バーナンキ議長は危機に際し、確信が持てないことでも思い切ってやってみなければならないことを示した。中央銀行の仕事には試行錯誤が伴う。保守的で慎重な態度をとるべきときもあれば、その反対の態度に出ねばならないときもある。日銀は、度胸が必要なときに慎重に過ぎたと思う。今、日本は国債残高が膨らみ、将来起こりうる暴落を回避する方策を見いだしかねている。
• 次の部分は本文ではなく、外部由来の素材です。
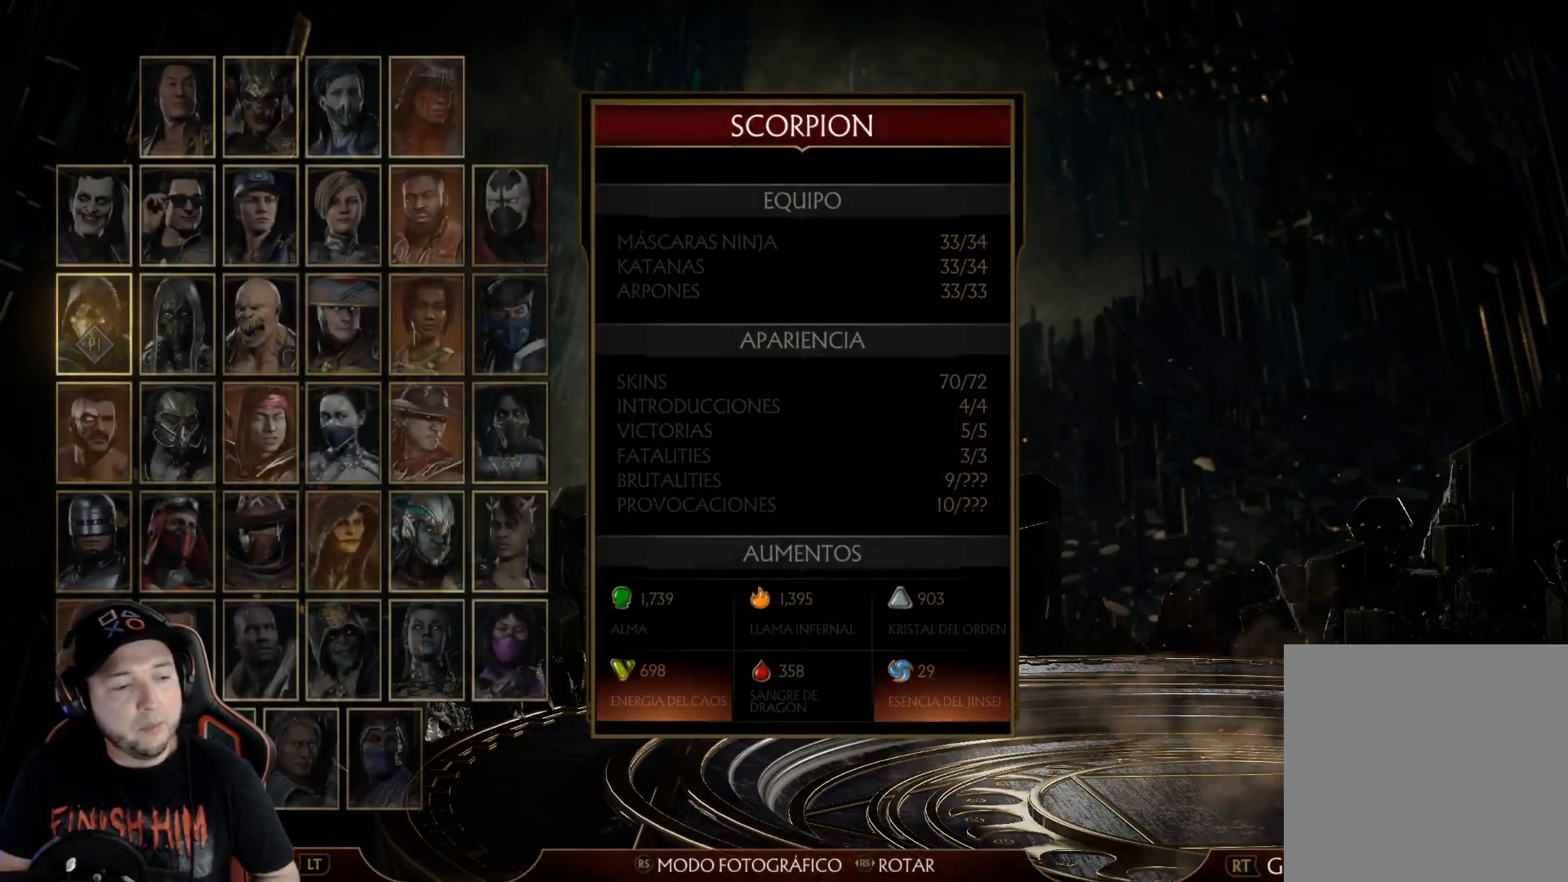
{"buttons": [], "left_stick": "center", "right_stick": "center", "events": [[284, "DPAD_DOWN", "down"], [368, "DPAD_DOWN", "up"]]}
そのために未知の領域に入り込んでいる。

--バーナンキ議長はFRBのバランスシートを拡大しすぎたため、米国はいずれ深刻なインフレに突入するだろうという見方があります。

FRBが多額の通貨供給をしたから、今後インフレが起こるだろうという単純な見方は間違いだと思う。また、政府が債務を解消するためにインフレを高進させるのではないかと心配する人もいるが、このような心配があるからこそ、トリシェECB総裁もバーナンキFRB議長も緊縮財政の必要性を訴えている。デフレのリスク、深刻な失業率など、問題が山積している今、2015年にハイパーインフレが起こるかもしれないという可能性を心配するのは、一種のぜいたくだと思う。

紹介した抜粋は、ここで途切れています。